### [Excerpt provided]
>>>
A research monkey strangled to death this spring at the University of
Washington’s new, underground animal laboratory.
Records released by the animal rights organization Stop Animal Exploitation
Now show that the pigtail macaque got tangled in a chain dangling from a
device called a foraging board attached to its cage.
“The animal was able to pull a portion of a chain through the bars and
around its head and got it caught on its jaw, resulting in asphyxiation,”
says a May 1 letter from the UW notifying the National Institutes of
Health’s Office of Animal Research of the incident.
A foraging board holds food that monkeys can extract themselves, simulating
foraging in the wild and enriching the caged animals’ environment. The UW
letter says the device had been modified and was not installed properly.
The monkey’s social partner, housed either in the same or an adjacent
cage, witnessed the death and was sedated with Valium, the letter adds.
<<<
### [Entries]
>>>
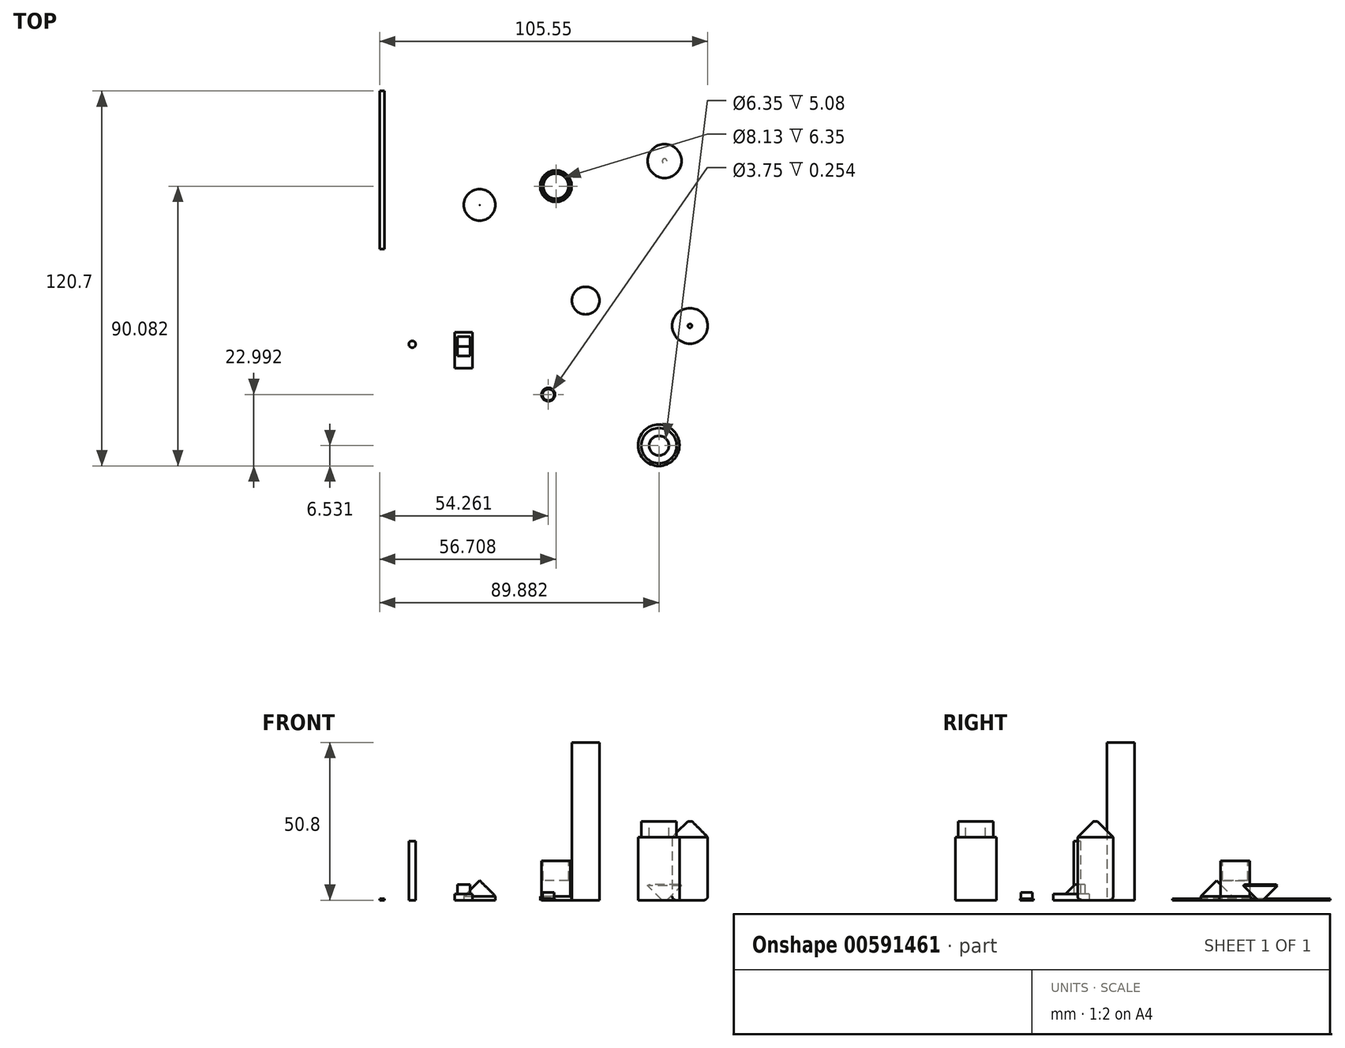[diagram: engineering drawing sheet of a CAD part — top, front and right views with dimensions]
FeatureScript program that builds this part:
annotation { "Feature Type Name" : "Feature", "Feature Type Description" : "" }
export const myFeature = defineFeature(function(context is Context, id is Id, definition is map)
    precondition{}
    {
        {
            var Q0;
            Q0=qCreatedBy(makeId("Top.planeOp"),FACE);
            var sketch = newSketch(context, id + "F0", { "sketchPlane" : qUnion([Q0])});
            skCircle(sketch, "E0", {"center": v(0, 0) * mm, "radius": 4.45 * mm});
            skSolve(sketch);
        }
        {
            var Q0;
            Q0 = qSketchRegion(id + "F0", true);
            extrude(context, id + "F1", {"entities" : qUnion([Q0]), "depth" : 50.8 * mm, "offsetDistance" : 25.4 * mm});
        }
        {
            var Q0;
            Q0=qCreatedBy(makeId("Top.planeOp"),FACE);
            var sketch = newSketch(context, id + "F2", { "sketchPlane" : qUnion([Q0])});
            skCircle(sketch, "E1", {"center": v(25.4, 44.92) * mm, "radius": 5.82 * mm});
            skSolve(sketch);
        }
        {
            var Q0;
            Q0 = qSketchRegion(id + "F2", true);
            extrude(context, id + "F3", {"entities" : qUnion([Q0]), "depth" : 5.08 * mm, "offsetDistance" : 25.4 * mm});
        }
        {
            var Q0;
            Q0=makeQuery(id+"F3.opExtrude","CAP_EDGE",EDGE,{"disambiguationData":[OSD([sQuery(id+"F2.wireOp",EDGE,"E1")])],"isStart":false});
            fillet(context, id + "F4", {"entities" : qUnion([Q0]), "radius" : 1.27 * mm, "tangentPropagation" : true, "allowEdgeOverflow" : false});
        }
        {
            var Q0;
            Q0=qCreatedBy(makeId("Top.planeOp"),FACE);
            var sketch = newSketch(context, id + "F5", { "sketchPlane" : qUnion([Q0])});
            skCircle(sketch, "E2", {"center": v(33.56, -8.16) * mm, "radius": 5.72 * mm});
            skSolve(sketch);
        }
        {
            var Q0;
            Q0 = qSketchRegion(id + "F5", true);
            extrude(context, id + "F6", {"entities" : qUnion([Q0]), "depth" : 25.4 * mm, "offsetDistance" : 25.4 * mm});
        }
        {
            var Q0;
            Q0=makeQuery(id+"F6.opExtrude","CAP_FACE",FACE,{"disambiguationData":[OSD([sQuery(id+"F5.wireOp",EDGE,"E2")])],"isStart":true});
            fillet(context, id + "F7", {"entities" : qUnion([Q0]), "radius" : 1.27 * mm, "tangentPropagation" : true, "allowEdgeOverflow" : false});
        }
        {
            var Q0;
            {var subQ0=sQuery(id+"F5.wireOp",EDGE,"E2");Q0=makeQuery(id+"F7.opFillet","BLEND_EDGE",EDGE,{"blendedFrom":[makeQuery(id+"F6.opExtrude","CAP_EDGE",EDGE,{"disambiguationData":[OSD([subQ0])],"isStart":true}),makeQuery(id+"F6.opExtrude","CAP_FACE",FACE,{"disambiguationData":[OSD([subQ0])],"isStart":true})],"blendedInto":[makeQuery(id+"F6.opExtrude","CAP_FACE",FACE,{"disambiguationData":[OSD([subQ0])],"isStart":true})]});}
            var Q1;
            Q1=makeQuery(id+"F6.opExtrude","SWEPT_FACE",FACE,{"disambiguationData":[OSD([sQuery(id+"F5.wireOp",EDGE,"E2")])]});
            chamfer(context, id + "F8", {"entities" : qUnion([Q0, Q1]), "width" : 5.08 * mm, "tangentPropagation" : true});
        }
        {
            var Q0;
            {var subQ0=sQuery(id+"F2.wireOp",EDGE,"E1");Q0=makeQuery(id+"F4.opFillet","BLEND_EDGE",EDGE,{"blendedFrom":[makeQuery(id+"F3.opExtrude","CAP_EDGE",EDGE,{"disambiguationData":[OSD([subQ0])],"isStart":false}),makeQuery(id+"F3.opExtrude","SWEPT_FACE",FACE,{"disambiguationData":[OSD([subQ0])]})],"blendedInto":[makeQuery(id+"F3.opExtrude","SWEPT_FACE",FACE,{"disambiguationData":[OSD([subQ0])]})]});}
            var Q1;
            {var subQ0=sQuery(id+"F2.wireOp",EDGE,"E1");Q1=makeQuery(id+"F4.opFillet","BLEND_EDGE",EDGE,{"blendedFrom":[makeQuery(id+"F3.opExtrude","CAP_EDGE",EDGE,{"disambiguationData":[OSD([subQ0])],"isStart":false}),makeQuery(id+"F3.opExtrude","CAP_FACE",FACE,{"disambiguationData":[OSD([subQ0])],"isStart":false})],"blendedInto":[makeQuery(id+"F3.opExtrude","CAP_FACE",FACE,{"disambiguationData":[OSD([subQ0])],"isStart":false})]});}
            var Q2;
            Q2=makeQuery(id+"F3.opExtrude","CAP_FACE",FACE,{"disambiguationData":[OSD([sQuery(id+"F2.wireOp",EDGE,"E1")])],"isStart":true});
            chamfer(context, id + "F9", {"entities" : qUnion([Q0, Q1, Q2]), "width" : 5.08 * mm, "tangentPropagation" : true});
        }
        {
            var Q0;
            Q0=qCreatedBy(makeId("Top.planeOp"),FACE);
            var sketch = newSketch(context, id + "F10", { "sketchPlane" : qUnion([Q0])});
            skCircle(sketch, "E3", {"center": v(-9.57, 36.83) * mm, "radius": 4.7 * mm});
            skSolve(sketch);
        }
        {
            var Q0;
            Q0 = qSketchRegion(id + "F10", true);
            extrude(context, id + "F11", {"entities" : qUnion([Q0]), "depth" : 12.7 * mm, "offsetDistance" : 25.4 * mm});
        }
        {
            var Q0;
            Q0=makeQuery(id+"F11.opExtrude","CAP_FACE",FACE,{"disambiguationData":[OSD([sQuery(id+"F10.wireOp",EDGE,"E3")])],"isStart":false});
            var sketch = newSketch(context, id + "F12", { "sketchPlane" : qUnion([Q0])});
            skCircle(sketch, "E4", {"center": v(-9.57, 36.83) * mm, "radius": 4.06 * mm});
            skSolve(sketch);
        }
        {
            var Q0;
            Q0=makeQuery(id+"F12.imprint","IMPRINT",FACE,{"disambiguationData":[TD([[makeQuery(id+"F12.imprint","IMPRINT",EDGE,{"derivedFrom":sQuery(id+"F12.wireOp",EDGE,"E4")}),1.0]])]});
            extrude(context, id + "F13", {"entities" : qUnion([Q0]), "operationType" : NewBodyOperationType.REMOVE, "oppositeDirection" : true, "depth" : 6.35 * mm, "offsetDistance" : 25.4 * mm});
        }
        {
            var Q0;
            Q0=makeQuery(id+"F11.opExtrude","CAP_FACE",FACE,{"disambiguationData":[OSD([sQuery(id+"F10.wireOp",EDGE,"E3")])],"isStart":true});
            var sketch = newSketch(context, id + "F14", { "sketchPlane" : qUnion([Q0])});
            skCircle(sketch, "E5", {"center": v(-9.57, -36.83) * mm, "radius": 5.07 * mm});
            skSolve(sketch);
        }
        {
            var Q0;
            Q0 = qSketchRegion(id + "F14", true);
            extrude(context, id + "F15", {"entities" : qUnion([Q0]), "operationType" : NewBodyOperationType.ADD, "oppositeDirection" : true, "depth" : 1.27 * mm, "offsetDistance" : 25.4 * mm});
        }
        {
            var Q0;
            Q0=qCreatedBy(makeId("Top.planeOp"),FACE);
            var sketch = newSketch(context, id + "F16", { "sketchPlane" : qUnion([Q0])});
            skCircle(sketch, "E6", {"center": v(-34.12, 30.8) * mm, "radius": 5.08 * mm});
            skSolve(sketch);
        }
        {
            var Q0;
            Q0 = qSketchRegion(id + "F16", true);
            extrude(context, id + "F17", {"entities" : qUnion([Q0]), "depth" : 6.35 * mm, "offsetDistance" : 25.4 * mm});
        }
        {
            var Q0;
            Q0=makeQuery(id+"F17.opExtrude","CAP_FACE",FACE,{"disambiguationData":[OSD([sQuery(id+"F16.wireOp",EDGE,"E6")])],"isStart":false});
            chamfer(context, id + "F18", {"entities" : qUnion([Q0]), "width" : 5.08 * mm, "tangentPropagation" : true});
        }
        {
            var Q0;
            Q0=qCreatedBy(makeId("Top.planeOp"),FACE);
            var sketch = newSketch(context, id + "F19", { "sketchPlane" : qUnion([Q0])});
            skCircle(sketch, "E7", {"center": v(-55.8, -14.07) * mm, "radius": 1.1 * mm});
            skSolve(sketch);
        }
        {
            var Q0;
            Q0 = qSketchRegion(id + "F19", true);
            extrude(context, id + "F20", {"entities" : qUnion([Q0]), "depth" : 19.05 * mm, "offsetDistance" : 25.4 * mm});
        }
        {
            var Q0;
            Q0=qCreatedBy(makeId("Top.planeOp"),FACE);
            var sketch = newSketch(context, id + "F21", { "sketchPlane" : qUnion([Q0])});
            skLineSegment(sketch, "E8.bottom", {"start": v(-41.32, -11.56) * mm, "end": v(-37.17, -11.56) * mm});
            skLineSegment(sketch, "E8.top", {"start": v(-41.32, -19.86) * mm, "end": v(-37.17, -19.86) * mm});
            skLineSegment(sketch, "E8.left", {"start": v(-41.32, -11.56) * mm, "end": v(-41.32, -19.86) * mm});
            skLineSegment(sketch, "E8.right", {"start": v(-37.17, -11.56) * mm, "end": v(-37.17, -19.86) * mm});
            skSolve(sketch);
        }
        {
            var Q0;
            Q0 = qSketchRegion(id + "F21", true);
            extrude(context, id + "F22", {"entities" : qUnion([Q0]), "depth" : 5.08 * mm, "offsetDistance" : 25.4 * mm});
        }
        {
            var Q0;
            Q0=makeQuery(id+"F22.opExtrude","CAP_EDGE",EDGE,{"disambiguationData":[OSD([sQuery(id+"F21.wireOp",EDGE,"E8.top")])],"isStart":false});
            chamfer(context, id + "F23", {"entities" : qUnion([Q0]), "width" : 5.08 * mm, "tangentPropagation" : true});
        }
        {
            var Q0;
            Q0=qCreatedBy(makeId("Top.planeOp"),FACE);
            var sketch = newSketch(context, id + "F24", { "sketchPlane" : qUnion([Q0])});
            skLineSegment(sketch, "E9.bottom", {"start": v(-42.1, -10.22) * mm, "end": v(-36.4, -10.22) * mm});
            skLineSegment(sketch, "E9.top", {"start": v(-42.1, -21.77) * mm, "end": v(-36.4, -21.77) * mm});
            skLineSegment(sketch, "E9.left", {"start": v(-42.1, -10.22) * mm, "end": v(-42.1, -21.77) * mm});
            skLineSegment(sketch, "E9.right", {"start": v(-36.4, -10.22) * mm, "end": v(-36.4, -21.77) * mm});
            skSolve(sketch);
        }
        {
            var Q0;
            Q0 = qSketchRegion(id + "F24", true);
            extrude(context, id + "F25", {"entities" : qUnion([Q0]), "operationType" : NewBodyOperationType.ADD, "depth" : 2.03 * mm, "offsetDistance" : 25.4 * mm});
        }
        {
            var Q0;
            Q0=qCreatedBy(makeId("Top.planeOp"),FACE);
            var sketch = newSketch(context, id + "F26", { "sketchPlane" : qUnion([Q0])});
            skLineSegment(sketch, "E10.bottom", {"start": v(-66.28, 67.45) * mm, "end": v(-64.71, 67.45) * mm});
            skLineSegment(sketch, "E10.top", {"start": v(-66.28, 16.6) * mm, "end": v(-64.71, 16.6) * mm});
            skLineSegment(sketch, "E10.left", {"start": v(-66.28, 67.45) * mm, "end": v(-66.28, 16.6) * mm});
            skLineSegment(sketch, "E10.right", {"start": v(-64.71, 67.45) * mm, "end": v(-64.71, 16.6) * mm});
            skSolve(sketch);
        }
        {
            var Q0;
            Q0 = qSketchRegion(id + "F26", true);
            extrude(context, id + "F27", {"entities" : qUnion([Q0]), "depth" : 0.5 * mm, "offsetDistance" : 25.4 * mm});
        }
        {
            var Q0;
            Q0=qCreatedBy(makeId("Top.planeOp"),FACE);
            var sketch = newSketch(context, id + "F28", { "sketchPlane" : qUnion([Q0])});
            skCircle(sketch, "E11", {"center": v(23.6, -46.72) * mm, "radius": 5.68 * mm});
            skSolve(sketch);
        }
        {
            var Q0;
            Q0 = qSketchRegion(id + "F28", true);
            extrude(context, id + "F29", {"entities" : qUnion([Q0]), "depth" : 25.4 * mm, "offsetDistance" : 25.4 * mm});
        }
        {
            var Q0;
            Q0=makeQuery(id+"F29.opExtrude","CAP_FACE",FACE,{"disambiguationData":[OSD([sQuery(id+"F28.wireOp",EDGE,"E11")])],"isStart":false});
            var sketch = newSketch(context, id + "F30", { "sketchPlane" : qUnion([Q0])});
            skPoint(sketch, "E12", {"position": v(23.6, -46.72) * mm});
            skSolve(sketch);
        }
        {
            var Q0;
            Q0=sQuery(id+"F30.wireOp",VERTEX,"E12");
            var Q1;
            Q1=makeQuery(id+"F29.opExtrude","SWEPT_BODY",BODY,{"disambiguationData":[OSD([sQuery(id+"F28.wireOp",EDGE,"E11")])]});
            hole(context, id + "F31", {"style" : HoleStyle.SIMPLE, "endStyle" : HoleEndStyle.THROUGH, "holeDiameter" : 6.35 * mm, "majorDiameter" : 6.35 * mm, "isTappedThrough" : true, "tappedDepth" : 12.7 * mm, "tapClearance" : 3, "locations" : qUnion([Q0]), "scope" : qUnion([Q1])});
        }
        {
            var Q0;
            Q0=qCreatedBy(makeId("Top.planeOp"),FACE);
            var sketch = newSketch(context, id + "F32", { "sketchPlane" : qUnion([Q0])});
            skCircle(sketch, "E13", {"center": v(23.55, -46.6) * mm, "radius": 6.65 * mm});
            skSolve(sketch);
        }
        {
            var Q0;
            Q0 = qSketchRegion(id + "F32", true);
            extrude(context, id + "F33", {"entities" : qUnion([Q0]), "operationType" : NewBodyOperationType.ADD, "depth" : 20.32 * mm, "offsetDistance" : 25.4 * mm});
        }
        {
            var Q0;
            Q0=qCreatedBy(makeId("Top.planeOp"),FACE);
            var sketch = newSketch(context, id + "F34", { "sketchPlane" : qUnion([Q0])});
            skCircle(sketch, "E14", {"center": v(-11.99, -30.35) * mm, "radius": 1.85 * mm});
            skSolve(sketch);
        }
        {
            var Q0;
            Q0 = qSketchRegion(id + "F34", true);
            extrude(context, id + "F35", {"entities" : qUnion([Q0]), "depth" : 2.54 * mm, "offsetDistance" : 25.4 * mm});
        }
        {
            var Q0;
            Q0=qCreatedBy(makeId("Top.planeOp"),FACE);
            var sketch = newSketch(context, id + "F36", { "sketchPlane" : qUnion([Q0])});
            skCircle(sketch, "E15", {"center": v(-12.02, -30.26) * mm, "radius": 2.17 * mm});
            skSolve(sketch);
        }
        {
            var Q0;
            Q0 = qSketchRegion(id + "F36", true);
            extrude(context, id + "F37", {"entities" : qUnion([Q0]), "operationType" : NewBodyOperationType.ADD, "depth" : 0.5 * mm, "offsetDistance" : 25.4 * mm});
        }
        {
            var Q0;
            Q0=makeQuery(id+"F37.boolean.opBoolean","MERGE",FACE,{"derivedFrom":[makeQuery(id+"F35.opExtrude","CAP_FACE",FACE,{"disambiguationData":[OSD([sQuery(id+"F34.wireOp",EDGE,"E14")])],"isStart":true}),makeQuery(id+"F37.opExtrude","CAP_FACE",FACE,{"disambiguationData":[OSD([sQuery(id+"F36.wireOp",EDGE,"E15")])],"isStart":true})]});
            var sketch = newSketch(context, id + "F38", { "sketchPlane" : qUnion([Q0])});
            skCircle(sketch, "E16", {"center": v(-12.02, 30.26) * mm, "radius": 1.88 * mm});
            skSolve(sketch);
        }
        {
            var Q0;
            Q0 = qSketchRegion(id + "F38", true);
            extrude(context, id + "F39", {"entities" : qUnion([Q0]), "operationType" : NewBodyOperationType.REMOVE, "oppositeDirection" : true, "depth" : 0.25 * mm, "offsetDistance" : 25.4 * mm});
        }
    });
<<<
### [Requirements]
1) In the news excerpt about the monkey strangled at the University of Washington laboratory, what was the monkey's social partner given after witnessing the death?
2) Write the next few sentences of the news excerpt about the monkey strangled at the University of Washington laboratory, picking up after its final sentence.
The records are separate from the news excerpt about the monkey's death.

### [Exercise answers]
1) It was sedated with Valium.

2)
“The death of a healthy pigtail macaque in April 2018 was a tragic and
unexpected loss,” UW spokeswoman Tina Mankowski wrote in an email to The
Seattle Times. “All of the foraging devices were removed from the cages
within an hour of the incident and alternative forms of enrichment were
emphasized.”
Mankowski also pointed out that the U.S. Department of Agriculture, which
inspects animal research labs, has not cited the UW for the death.
Stop Animal Exploitation Now filed a complaint with USDA, asking the agency
to levy a fine against the university.
The monkey is the 10th primate to die accidentally at the UW since 2009,
when a male macaque starved to death. The USDA fined the university almost
$11,000 for that incident.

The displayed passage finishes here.